Extracted page text data
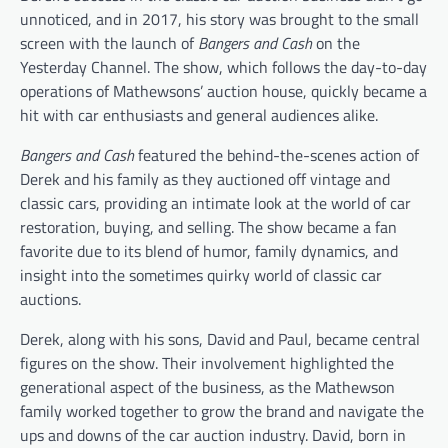
unnoticed, and in 2017, his story was brought to the small
screen with the launch of
Bangers and Cash
on the
Yesterday Channel. The show, which follows the day-to-day
operations of Mathewsons’ auction house, quickly became a
hit with car enthusiasts and general audiences alike.
Bangers and Cash
featured the behind-the-scenes action of
Derek and his family as they auctioned off vintage and
classic cars, providing an intimate look at the world of car
restoration, buying, and selling. The show became a fan
favorite due to its blend of humor, family dynamics, and
insight into the sometimes quirky world of classic car
auctions.
Derek, along with his sons, David and Paul, became central
figures on the show. Their involvement highlighted the
generational aspect of the business, as the Mathewson
family worked together to grow the brand and navigate the
ups and downs of the car auction industry. David, born in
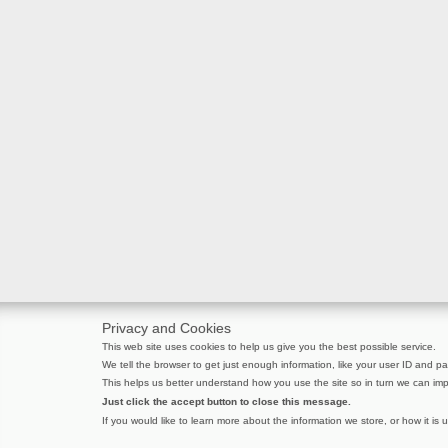
Privacy and Cookies
This web site uses cookies to help us give you the best possible service.
We tell the browser to get just enough information, like your user ID and pag
This helps us better understand how you use the site so in turn we can imp
Just click the accept button to close this message.
If you would like to learn more about the information we store, or how it is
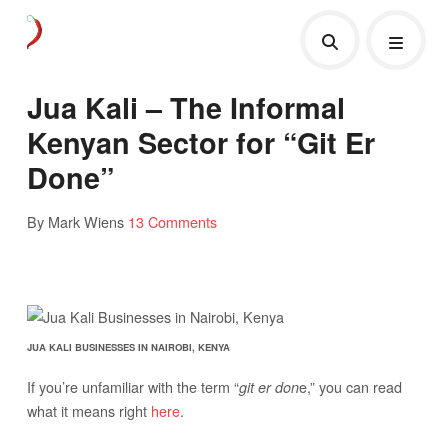
Jua Kali – The Informal
Kenyan Sector for “Git Er
Done”
By Mark Wiens
13 Comments
JUA KALI BUSINESSES IN NAIROBI, KENYA
If you’re unfamiliar with the term “
e,” you can read
git er don
what it means right
here
.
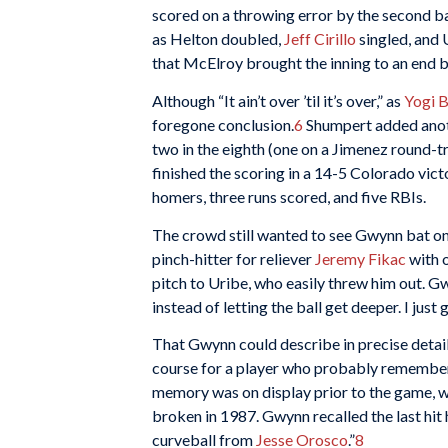
scored on a throwing error by the second b
as Helton doubled,
Jeff Cirillo
singled, and 
that McElroy brought the inning to an end by
Although “It ain’t over ’til it’s over,” as
Yogi B
foregone conclusion.
6
Shumpert added anoth
two in the eighth (one on a Jimenez round-tri
finished the scoring in a 14-5 Colorado vict
homers, three runs scored, and five RBIs.
The crowd still wanted to see Gwynn bat one
pinch-hitter for reliever
Jeremy Fikac
with o
pitch to Uribe, who easily threw him out. Gwy
instead of letting the ball get deeper. I just g
That Gwynn could describe in precise detail
course for a player who probably remembered
memory was on display prior to the game, 
broken in 1987. Gwynn recalled the last hit
curveball from
Jesse Orosco
.”
8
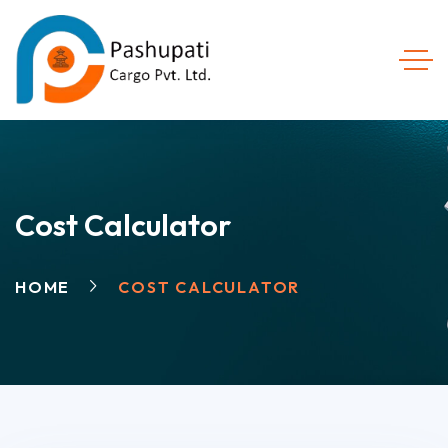
Cost Calculator
HOME
COST CALCULATOR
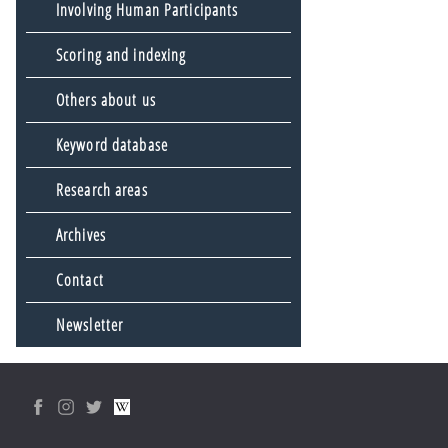
Involving Human Participants
Scoring and indexing
Others about us
Keyword database
Research areas
Archives
Contact
Newsletter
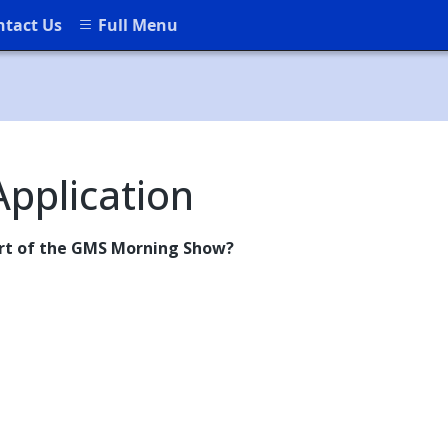
ntact Us
Full Menu
pplication
art of the GMS Morning Show?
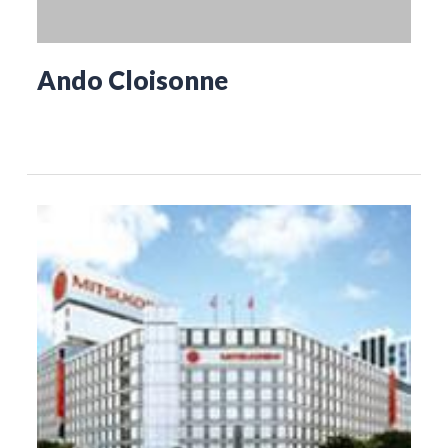
Ando Cloisonne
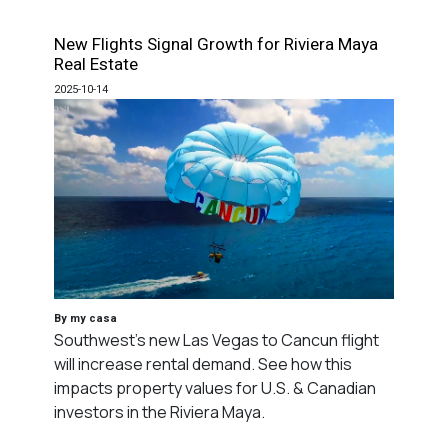
New Flights Signal Growth for Riviera Maya
Real Estate
2025-10-14
By my casa
Southwest's new Las Vegas to Cancun flight
will increase rental demand. See how this
impacts property values for U.S. & Canadian
investors in the Riviera Maya.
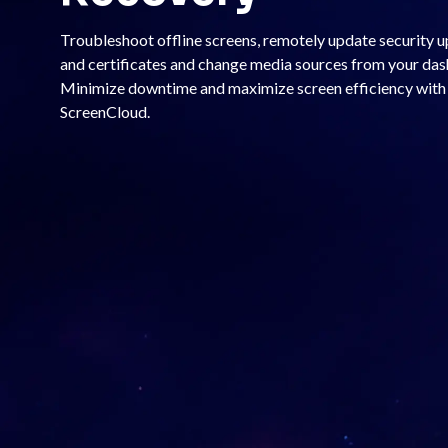
Troubleshoot offline screens, remotely update security 
and certificates and change media sources from your da
Minimize downtime and maximize screen efficiency with
ScreenCloud.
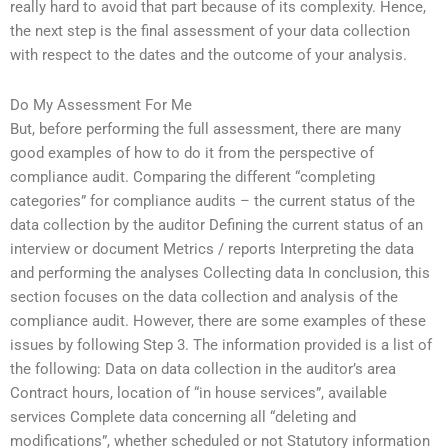
really hard to avoid that part because of its complexity. Hence,
the next step is the final assessment of your data collection
with respect to the dates and the outcome of your analysis.
Do My Assessment For Me
But, before performing the full assessment, there are many
good examples of how to do it from the perspective of
compliance audit. Comparing the different “completing
categories” for compliance audits – the current status of the
data collection by the auditor Defining the current status of an
interview or document Metrics / reports Interpreting the data
and performing the analyses Collecting data In conclusion, this
section focuses on the data collection and analysis of the
compliance audit. However, there are some examples of these
issues by following Step 3. The information provided is a list of
the following: Data on data collection in the auditor’s area
Contract hours, location of “in house services”, available
services Complete data concerning all “deleting and
modifications”, whether scheduled or not Statutory information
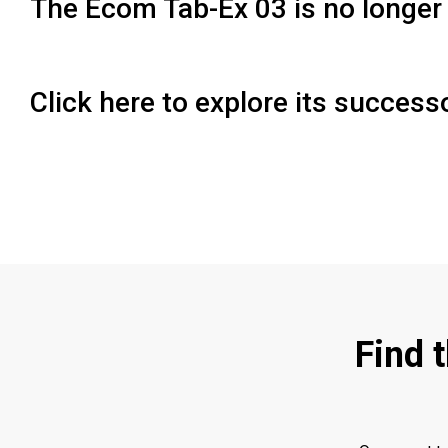
The Ecom Tab-Ex 03 is no longer 
Click here to explore its succes
Find 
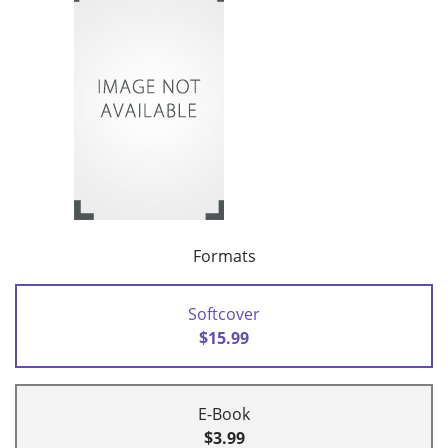
Formats
Softcover
$15.99
E-Book
$3.99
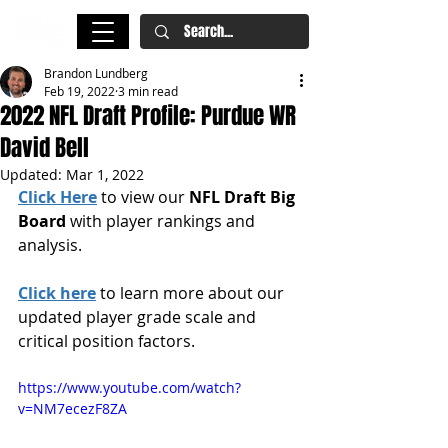
Brandon Lundberg
Feb 19, 2022
3 min read
2022 NFL Draft Profile: Purdue WR
David Bell
Updated:
Mar 1, 2022
Click Here
 to view our 
NFL Draft Big 
Board
 with player rankings and 
analysis.
Click here
 to learn more about our 
updated player grade scale and 
critical position factors.
https://www.youtube.com/watch?
v=NM7ecezF8ZA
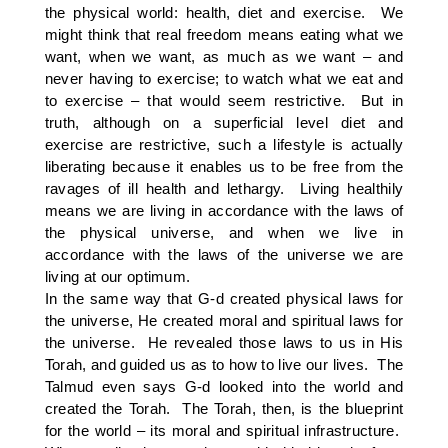
the physical world: health, diet and exercise. We
might think that real freedom means eating what we
want, when we want, as much as we want – and
never having to exercise; to watch what we eat and
to exercise – that would seem restrictive. But in
truth, although on a superficial level diet and
exercise are restrictive, such a lifestyle is actually
liberating because it enables us to be free from the
ravages of ill health and lethargy. Living healthily
means we are living in accordance with the laws of
the physical universe, and when we live in
accordance with the laws of the universe we are
living at our optimum.
In the same way that G-d created physical laws for
the universe, He created moral and spiritual laws for
the universe. He revealed those laws to us in His
Torah, and guided us as to how to live our lives. The
Talmud even says G-d looked into the world and
created the Torah. The Torah, then, is the blueprint
for the world – its moral and spiritual infrastructure.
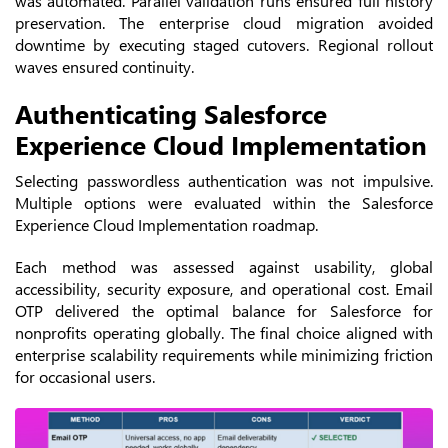
was automated. Parallel validation runs ensured full history
preservation.
The enterprise cloud migration avoided
downtime by executing staged cutovers. Regional rollout
waves ensured continuity.
Authenticating Salesforce
Experience Cloud Implementation
Selecting passwordless authentication was not impulsive.
Multiple options were evaluated within the Salesforce
Experience Cloud Implementation roadmap.
Each method was assessed against usability, global
accessibility, security exposure, and operational cost. Email
OTP delivered the optimal balance for Salesforce for
nonprofits operating globally. The final choice aligned with
enterprise scalability requirements while minimizing friction
for occasional users.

> EXERCISE AIM
Exact repetition of all the records is required, with the pictures excluded.

> PROBLEM SOLUTION
unnoticed, and in 2017, his story was brought to the small
screen with the launch of
Bangers and Cash
on the
Yesterday Channel. The show, which follows the day-to-day
operations of Mathewsons’ auction house, quickly became a
hit with car enthusiasts and general audiences alike.
Bangers and Cash
featured the behind-the-scenes action of
Derek and his family as they auctioned off vintage and
classic cars, providing an intimate look at the world of car
restoration, buying, and selling. The show became a fan
favorite due to its blend of humor, family dynamics, and
insight into the sometimes quirky world of classic car
auctions.
Derek, along with his sons, David and Paul, became central
figures on the show. Their involvement highlighted the
generational aspect of the business, as the Mathewson
family worked together to grow the brand and navigate the
ups and downs of the car auction industry. David, born in
Privacy and Cookies
This web site uses cookies to help us give you the best possible service.
We tell the browser to get just enough information, like your user ID and pag
This helps us better understand how you use the site so in turn we can imp
Just click the accept button to close this message.
If you would like to learn more about the information we store, or how it is
Jua Kali – The Informal
Kenyan Sector for “Git Er
Done”
By Mark Wiens
13 Comments
JUA KALI BUSINESSES IN NAIROBI, KENYA
If you’re unfamiliar with the term “
e,” you can read
git er don
what it means right
here
.
scored on a throwing error by the second b
as Helton doubled,
Jeff Cirillo
singled, and 
that McElroy brought the inning to an end by
Although “It ain’t over ’til it’s over,” as
Yogi B
foregone conclusion.
6
Shumpert added anoth
two in the eighth (one on a Jimenez round-tri
finished the scoring in a 14-5 Colorado vict
homers, three runs scored, and five RBIs.
The crowd still wanted to see Gwynn bat one
pinch-hitter for reliever
Jeremy Fikac
with o
pitch to Uribe, who easily threw him out. Gwy
instead of letting the ball get deeper. I just g
That Gwynn could describe in precise detail
course for a player who probably remembered
memory was on display prior to the game, 
broken in 1987. Gwynn recalled the last hit
curveball from
Jesse Orosco
.”
8
Cost Calculator
HOME
COST CALCULATOR
Involving Human Participants
Scoring and indexing
Others about us
Keyword database
Research areas
Archives
Contact
Newsletter
ntact Us
Full Menu
pplication
art of the GMS Morning Show?
Ando Cloisonne
New Flights Signal Growth for Riviera Maya
Real Estate
2025-10-14
By my casa
Southwest's new Las Vegas to Cancun flight
will increase rental demand. See how this
impacts property values for U.S. & Canadian
investors in the Riviera Maya.
Troubleshoot offline screens, remotely update security 
and certificates and change media sources from your da
Minimize downtime and maximize screen efficiency with
ScreenCloud.
really hard to avoid that part because of its complexity. Hence,
the next step is the final assessment of your data collection
with respect to the dates and the outcome of your analysis.
Do My Assessment For Me
But, before performing the full assessment, there are many
good examples of how to do it from the perspective of
compliance audit. Comparing the different “completing
categories” for compliance audits – the current status of the
data collection by the auditor Defining the current status of an
interview or document Metrics / reports Interpreting the data
and performing the analyses Collecting data In conclusion, this
section focuses on the data collection and analysis of the
compliance audit. However, there are some examples of these
issues by following Step 3. The information provided is a list of
the following: Data on data collection in the auditor’s area
Contract hours, location of “in house services”, available
services Complete data concerning all “deleting and
modifications”, whether scheduled or not Statutory information
The Ecom Tab-Ex 03 is no longer 
Click here to explore its succes
Find 
Formats
Softcover
$15.99
E-Book
$3.99
Brandon Lundberg
Feb 19, 2022
3 min read
2022 NFL Draft Profile: Purdue WR
David Bell
Updated:
Mar 1, 2022
Click Here
 to view our 
NFL Draft Big 
Board
 with player rankings and 
analysis.
Click here
 to learn more about our 
updated player grade scale and 
critical position factors.
https://www.youtube.com/watch?
v=NM7ecezF8ZA
the physical world: health, diet and exercise. We
might think that real freedom means eating what we
want, when we want, as much as we want – and
never having to exercise; to watch what we eat and
to exercise – that would seem restrictive. But in
truth, although on a superficial level diet and
exercise are restrictive, such a lifestyle is actually
liberating because it enables us to be free from the
ravages of ill health and lethargy. Living healthily
means we are living in accordance with the laws of
the physical universe, and when we live in
accordance with the laws of the universe we are
living at our optimum.
In the same way that G-d created physical laws for
the universe, He created moral and spiritual laws for
the universe. He revealed those laws to us in His
Torah, and guided us as to how to live our lives. The
Talmud even says G-d looked into the world and
created the Torah. The Torah, then, is the blueprint
for the world – its moral and spiritual infrastructure.
was automated. Parallel validation runs ensured full history
preservation.
The enterprise cloud migration avoided
downtime by executing staged cutovers. Regional rollout
waves ensured continuity.
Authenticating Salesforce
Experience Cloud Implementation
Selecting passwordless authentication was not impulsive.
Multiple options were evaluated within the Salesforce
Experience Cloud Implementation roadmap.
Each method was assessed against usability, global
accessibility, security exposure, and operational cost. Email
OTP delivered the optimal balance for Salesforce for
nonprofits operating globally. The final choice aligned with
enterprise scalability requirements while minimizing friction
for occasional users.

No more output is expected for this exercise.